Basically here's what (little) this Frontline episode will teach you:

* Paulson (Treasury) told CEO Ken Lewis (BoA) to absorb Merrill. No stranger to acquisitions, Lewis is tickled pink. Paulson says do it immediately, without taking time for due diligence, to offset the pending bad news about Lehman.

* When credit, banks and markets freeze up anyway, Paulson is finally cured of his life-long academic delusion that unconstrained free markets magically optimize and perfect everything in sight. So Paulson runs to Congress hat-in-hand and then ram-rods TARP money (and government control) down the banks' throats.

* When Lewis learns just how toxic Merrill is, he wants out, but Paulson says no. Lewis' stockholders want answers; he finds a scapegoat and distraction in Merrill CEO John Thain and the huge executive bonuses Thain negotiated into the deal.

* Then Lewis follows through on his swing by canning Thain.

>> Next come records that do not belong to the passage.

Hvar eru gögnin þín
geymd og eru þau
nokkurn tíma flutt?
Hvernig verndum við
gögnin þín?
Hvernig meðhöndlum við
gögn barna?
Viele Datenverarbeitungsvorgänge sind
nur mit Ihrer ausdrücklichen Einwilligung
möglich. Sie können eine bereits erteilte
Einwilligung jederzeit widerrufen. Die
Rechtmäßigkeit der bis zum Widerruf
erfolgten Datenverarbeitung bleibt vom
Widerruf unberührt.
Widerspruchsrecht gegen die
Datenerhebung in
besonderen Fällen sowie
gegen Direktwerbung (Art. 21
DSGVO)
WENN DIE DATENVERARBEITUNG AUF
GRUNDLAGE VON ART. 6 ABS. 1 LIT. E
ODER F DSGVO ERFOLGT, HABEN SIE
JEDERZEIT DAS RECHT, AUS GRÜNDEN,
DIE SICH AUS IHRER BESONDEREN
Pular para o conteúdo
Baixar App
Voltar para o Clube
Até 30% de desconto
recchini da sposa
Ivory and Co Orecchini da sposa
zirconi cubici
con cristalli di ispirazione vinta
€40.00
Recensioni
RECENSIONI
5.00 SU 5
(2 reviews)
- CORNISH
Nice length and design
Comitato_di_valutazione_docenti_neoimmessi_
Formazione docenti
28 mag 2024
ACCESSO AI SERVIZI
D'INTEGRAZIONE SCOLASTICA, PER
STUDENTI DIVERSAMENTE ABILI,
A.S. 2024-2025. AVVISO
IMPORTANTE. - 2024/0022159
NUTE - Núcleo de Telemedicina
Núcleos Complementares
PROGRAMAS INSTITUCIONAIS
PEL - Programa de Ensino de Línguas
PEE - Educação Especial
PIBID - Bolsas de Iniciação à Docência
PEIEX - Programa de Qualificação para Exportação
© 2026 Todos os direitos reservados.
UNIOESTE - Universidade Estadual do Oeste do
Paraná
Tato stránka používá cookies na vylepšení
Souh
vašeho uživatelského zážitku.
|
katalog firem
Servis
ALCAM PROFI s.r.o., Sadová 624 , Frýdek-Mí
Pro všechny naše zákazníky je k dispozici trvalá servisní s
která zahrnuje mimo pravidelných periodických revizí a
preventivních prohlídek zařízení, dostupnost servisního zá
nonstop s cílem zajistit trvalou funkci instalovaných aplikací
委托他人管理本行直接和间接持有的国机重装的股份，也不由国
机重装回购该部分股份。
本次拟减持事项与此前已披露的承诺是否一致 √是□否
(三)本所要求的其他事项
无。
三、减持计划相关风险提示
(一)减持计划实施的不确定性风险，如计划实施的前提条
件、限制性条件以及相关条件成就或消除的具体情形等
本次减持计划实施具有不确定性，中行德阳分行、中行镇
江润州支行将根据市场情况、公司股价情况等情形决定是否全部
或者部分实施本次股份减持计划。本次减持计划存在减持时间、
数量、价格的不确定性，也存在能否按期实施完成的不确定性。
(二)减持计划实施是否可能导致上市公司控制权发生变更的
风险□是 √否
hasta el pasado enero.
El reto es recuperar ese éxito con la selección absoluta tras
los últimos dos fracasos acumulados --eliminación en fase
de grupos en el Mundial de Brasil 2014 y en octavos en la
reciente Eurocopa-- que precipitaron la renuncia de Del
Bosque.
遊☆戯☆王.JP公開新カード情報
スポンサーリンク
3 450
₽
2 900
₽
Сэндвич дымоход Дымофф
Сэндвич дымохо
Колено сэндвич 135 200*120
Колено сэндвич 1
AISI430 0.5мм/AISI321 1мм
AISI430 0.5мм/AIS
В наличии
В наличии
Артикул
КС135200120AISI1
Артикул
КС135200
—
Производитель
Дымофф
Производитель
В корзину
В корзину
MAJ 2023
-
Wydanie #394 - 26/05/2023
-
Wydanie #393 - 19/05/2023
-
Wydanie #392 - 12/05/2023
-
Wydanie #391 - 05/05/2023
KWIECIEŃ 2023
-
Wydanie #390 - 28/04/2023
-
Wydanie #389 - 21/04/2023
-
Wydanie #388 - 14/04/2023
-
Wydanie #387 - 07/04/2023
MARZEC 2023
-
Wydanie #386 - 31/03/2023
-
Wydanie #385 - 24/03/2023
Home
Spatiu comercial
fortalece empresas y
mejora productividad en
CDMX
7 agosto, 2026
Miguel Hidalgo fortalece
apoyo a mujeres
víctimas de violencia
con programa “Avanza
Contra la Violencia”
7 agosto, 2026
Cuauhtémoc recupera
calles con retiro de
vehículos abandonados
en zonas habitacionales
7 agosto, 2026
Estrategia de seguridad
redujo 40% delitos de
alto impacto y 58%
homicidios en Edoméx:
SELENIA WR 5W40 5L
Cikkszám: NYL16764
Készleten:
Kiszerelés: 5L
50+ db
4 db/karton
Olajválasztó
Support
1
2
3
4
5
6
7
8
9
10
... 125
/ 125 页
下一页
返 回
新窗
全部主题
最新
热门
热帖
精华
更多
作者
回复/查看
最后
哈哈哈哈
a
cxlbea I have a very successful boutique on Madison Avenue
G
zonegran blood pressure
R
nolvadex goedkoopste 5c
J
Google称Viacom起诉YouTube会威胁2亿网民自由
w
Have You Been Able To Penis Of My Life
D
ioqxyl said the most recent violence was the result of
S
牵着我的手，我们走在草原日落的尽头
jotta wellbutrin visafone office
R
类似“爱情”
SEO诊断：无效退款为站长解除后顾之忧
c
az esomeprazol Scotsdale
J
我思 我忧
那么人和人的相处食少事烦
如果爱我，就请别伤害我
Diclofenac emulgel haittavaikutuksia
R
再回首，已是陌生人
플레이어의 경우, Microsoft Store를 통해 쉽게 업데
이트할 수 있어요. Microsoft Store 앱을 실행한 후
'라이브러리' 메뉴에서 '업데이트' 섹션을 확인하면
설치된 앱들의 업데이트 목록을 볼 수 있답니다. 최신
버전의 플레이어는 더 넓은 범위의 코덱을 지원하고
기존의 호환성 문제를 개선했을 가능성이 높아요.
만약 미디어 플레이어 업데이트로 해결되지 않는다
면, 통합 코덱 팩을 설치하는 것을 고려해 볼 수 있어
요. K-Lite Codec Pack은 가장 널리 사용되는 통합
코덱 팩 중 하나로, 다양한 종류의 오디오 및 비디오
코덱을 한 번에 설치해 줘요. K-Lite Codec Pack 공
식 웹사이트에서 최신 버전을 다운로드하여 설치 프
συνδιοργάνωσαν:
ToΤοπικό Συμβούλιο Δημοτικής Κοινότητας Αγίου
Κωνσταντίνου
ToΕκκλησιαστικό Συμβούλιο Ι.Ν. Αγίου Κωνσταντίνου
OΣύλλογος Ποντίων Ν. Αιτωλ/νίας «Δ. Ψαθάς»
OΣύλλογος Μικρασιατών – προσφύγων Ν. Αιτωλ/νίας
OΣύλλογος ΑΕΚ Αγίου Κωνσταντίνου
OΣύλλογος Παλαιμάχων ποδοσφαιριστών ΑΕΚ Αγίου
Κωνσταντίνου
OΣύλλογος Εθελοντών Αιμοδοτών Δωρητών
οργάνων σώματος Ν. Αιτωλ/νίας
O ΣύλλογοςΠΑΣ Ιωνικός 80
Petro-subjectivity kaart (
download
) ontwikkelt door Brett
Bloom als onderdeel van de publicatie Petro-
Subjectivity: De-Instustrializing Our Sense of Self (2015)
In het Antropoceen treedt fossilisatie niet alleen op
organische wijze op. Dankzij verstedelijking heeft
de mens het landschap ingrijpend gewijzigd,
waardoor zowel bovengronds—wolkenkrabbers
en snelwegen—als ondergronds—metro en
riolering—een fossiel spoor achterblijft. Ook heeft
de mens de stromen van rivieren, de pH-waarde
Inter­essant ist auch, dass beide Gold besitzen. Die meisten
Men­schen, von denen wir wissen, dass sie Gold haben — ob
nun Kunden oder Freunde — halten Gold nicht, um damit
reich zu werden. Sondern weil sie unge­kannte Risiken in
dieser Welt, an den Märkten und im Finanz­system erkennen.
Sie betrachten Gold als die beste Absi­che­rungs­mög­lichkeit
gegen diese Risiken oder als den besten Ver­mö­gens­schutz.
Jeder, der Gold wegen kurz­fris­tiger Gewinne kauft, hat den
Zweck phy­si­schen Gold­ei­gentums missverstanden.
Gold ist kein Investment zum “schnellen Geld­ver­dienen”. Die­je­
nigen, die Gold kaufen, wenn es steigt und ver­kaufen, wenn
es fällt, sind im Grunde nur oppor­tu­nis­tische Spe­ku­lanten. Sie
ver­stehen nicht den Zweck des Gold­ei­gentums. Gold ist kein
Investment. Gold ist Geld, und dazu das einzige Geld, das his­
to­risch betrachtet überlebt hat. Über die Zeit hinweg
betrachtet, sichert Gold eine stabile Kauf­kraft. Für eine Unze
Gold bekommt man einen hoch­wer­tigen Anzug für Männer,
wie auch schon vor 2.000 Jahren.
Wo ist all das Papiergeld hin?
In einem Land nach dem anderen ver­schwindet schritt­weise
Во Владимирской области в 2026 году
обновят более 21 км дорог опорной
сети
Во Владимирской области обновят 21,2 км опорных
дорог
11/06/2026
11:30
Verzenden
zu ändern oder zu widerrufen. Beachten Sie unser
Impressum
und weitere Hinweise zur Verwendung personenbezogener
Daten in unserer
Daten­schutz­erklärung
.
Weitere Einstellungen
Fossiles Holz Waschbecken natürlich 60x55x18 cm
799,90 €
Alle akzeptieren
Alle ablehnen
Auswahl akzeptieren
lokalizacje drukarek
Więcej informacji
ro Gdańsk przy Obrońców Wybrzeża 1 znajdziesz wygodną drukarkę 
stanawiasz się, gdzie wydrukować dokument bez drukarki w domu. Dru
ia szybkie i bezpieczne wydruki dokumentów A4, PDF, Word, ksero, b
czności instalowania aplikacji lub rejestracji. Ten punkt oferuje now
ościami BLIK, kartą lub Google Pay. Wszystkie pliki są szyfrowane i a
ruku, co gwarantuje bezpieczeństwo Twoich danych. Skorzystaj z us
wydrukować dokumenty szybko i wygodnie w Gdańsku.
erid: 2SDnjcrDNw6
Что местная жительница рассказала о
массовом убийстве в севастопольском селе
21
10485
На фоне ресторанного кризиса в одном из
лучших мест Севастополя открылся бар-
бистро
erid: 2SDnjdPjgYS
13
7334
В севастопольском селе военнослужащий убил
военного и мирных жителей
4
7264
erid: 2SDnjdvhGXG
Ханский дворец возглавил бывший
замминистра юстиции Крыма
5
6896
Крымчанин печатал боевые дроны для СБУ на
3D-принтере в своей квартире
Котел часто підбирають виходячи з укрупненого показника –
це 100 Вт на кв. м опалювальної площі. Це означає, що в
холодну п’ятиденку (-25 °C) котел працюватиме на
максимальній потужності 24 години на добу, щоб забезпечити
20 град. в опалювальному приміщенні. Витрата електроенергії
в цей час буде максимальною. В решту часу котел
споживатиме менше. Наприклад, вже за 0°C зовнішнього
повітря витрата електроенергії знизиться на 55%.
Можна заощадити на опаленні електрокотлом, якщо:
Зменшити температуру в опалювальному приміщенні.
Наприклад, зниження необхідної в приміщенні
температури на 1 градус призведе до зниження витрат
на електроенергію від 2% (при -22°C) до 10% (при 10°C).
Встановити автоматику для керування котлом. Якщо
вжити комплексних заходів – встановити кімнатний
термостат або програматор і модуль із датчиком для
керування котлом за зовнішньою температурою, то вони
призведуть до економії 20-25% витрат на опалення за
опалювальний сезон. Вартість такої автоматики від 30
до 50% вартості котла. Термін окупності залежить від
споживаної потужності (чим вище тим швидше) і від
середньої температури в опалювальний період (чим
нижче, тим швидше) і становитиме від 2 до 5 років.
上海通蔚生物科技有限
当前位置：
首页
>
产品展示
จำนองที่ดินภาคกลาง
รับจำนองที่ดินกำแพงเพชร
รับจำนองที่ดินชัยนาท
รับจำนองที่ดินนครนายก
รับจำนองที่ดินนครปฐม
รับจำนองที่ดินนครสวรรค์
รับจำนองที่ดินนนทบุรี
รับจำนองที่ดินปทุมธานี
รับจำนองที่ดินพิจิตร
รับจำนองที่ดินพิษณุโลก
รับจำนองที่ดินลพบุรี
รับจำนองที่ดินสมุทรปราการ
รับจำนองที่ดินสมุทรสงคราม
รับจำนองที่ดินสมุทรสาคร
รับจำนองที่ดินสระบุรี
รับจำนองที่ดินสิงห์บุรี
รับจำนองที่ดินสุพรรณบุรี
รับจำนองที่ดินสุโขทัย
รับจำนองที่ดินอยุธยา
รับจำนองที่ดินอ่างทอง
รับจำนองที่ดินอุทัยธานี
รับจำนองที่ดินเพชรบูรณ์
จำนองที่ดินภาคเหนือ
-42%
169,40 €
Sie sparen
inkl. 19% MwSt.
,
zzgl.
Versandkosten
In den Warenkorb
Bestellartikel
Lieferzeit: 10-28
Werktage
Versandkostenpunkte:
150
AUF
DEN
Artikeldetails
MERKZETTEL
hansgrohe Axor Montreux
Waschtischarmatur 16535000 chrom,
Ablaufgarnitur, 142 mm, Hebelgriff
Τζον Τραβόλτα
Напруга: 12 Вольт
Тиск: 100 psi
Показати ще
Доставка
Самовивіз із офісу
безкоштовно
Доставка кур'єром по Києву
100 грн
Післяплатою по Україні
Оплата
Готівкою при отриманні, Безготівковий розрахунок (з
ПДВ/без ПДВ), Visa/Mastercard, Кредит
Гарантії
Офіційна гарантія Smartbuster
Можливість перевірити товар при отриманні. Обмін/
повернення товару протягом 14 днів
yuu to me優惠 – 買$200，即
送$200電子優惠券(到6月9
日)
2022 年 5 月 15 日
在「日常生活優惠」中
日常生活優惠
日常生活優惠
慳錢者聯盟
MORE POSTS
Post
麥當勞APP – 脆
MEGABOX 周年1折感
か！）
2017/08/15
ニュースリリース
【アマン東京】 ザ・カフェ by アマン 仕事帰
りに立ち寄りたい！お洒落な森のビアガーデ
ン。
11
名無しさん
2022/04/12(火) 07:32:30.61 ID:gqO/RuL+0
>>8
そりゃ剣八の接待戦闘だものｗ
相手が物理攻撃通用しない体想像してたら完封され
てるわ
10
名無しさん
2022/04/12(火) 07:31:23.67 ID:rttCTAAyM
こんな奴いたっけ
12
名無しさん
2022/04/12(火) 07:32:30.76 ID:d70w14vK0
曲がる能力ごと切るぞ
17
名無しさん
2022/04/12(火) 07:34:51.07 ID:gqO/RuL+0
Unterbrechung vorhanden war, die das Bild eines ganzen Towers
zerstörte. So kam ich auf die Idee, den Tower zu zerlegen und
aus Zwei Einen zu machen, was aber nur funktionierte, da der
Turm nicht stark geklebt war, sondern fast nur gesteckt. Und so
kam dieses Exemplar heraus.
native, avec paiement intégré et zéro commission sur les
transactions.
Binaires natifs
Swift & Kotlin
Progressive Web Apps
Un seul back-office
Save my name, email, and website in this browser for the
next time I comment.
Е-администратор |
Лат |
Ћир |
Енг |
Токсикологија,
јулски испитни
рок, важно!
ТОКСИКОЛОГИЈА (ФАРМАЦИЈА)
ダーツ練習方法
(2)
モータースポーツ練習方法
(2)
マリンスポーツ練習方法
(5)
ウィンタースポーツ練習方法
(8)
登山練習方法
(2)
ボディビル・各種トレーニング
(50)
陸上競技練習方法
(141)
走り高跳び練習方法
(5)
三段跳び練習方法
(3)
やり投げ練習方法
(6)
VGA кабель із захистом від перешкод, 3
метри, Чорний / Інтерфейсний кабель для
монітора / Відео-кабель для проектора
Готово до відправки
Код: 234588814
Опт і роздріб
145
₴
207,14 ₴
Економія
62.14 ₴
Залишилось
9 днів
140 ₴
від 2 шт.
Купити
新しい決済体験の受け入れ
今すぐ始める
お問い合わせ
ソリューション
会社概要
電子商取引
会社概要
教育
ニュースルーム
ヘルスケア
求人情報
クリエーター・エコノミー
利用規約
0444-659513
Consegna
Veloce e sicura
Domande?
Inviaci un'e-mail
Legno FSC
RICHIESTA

* The hour ends with several rants on how America's banks have been nationalized - even though many of the banks are even now arranging to pay back TARP money, so as to be rid of any government influence/control.

This production's best recommendation is that, somehow, the producers got a number of key players on camera - Lewis and Thain the most notable and Paulson the most notably absent - each sharing their perspective on just how it all went down. Without their vignettes, there's not much 'telling' found here.

Original broadcast date Tu/06/16/2009.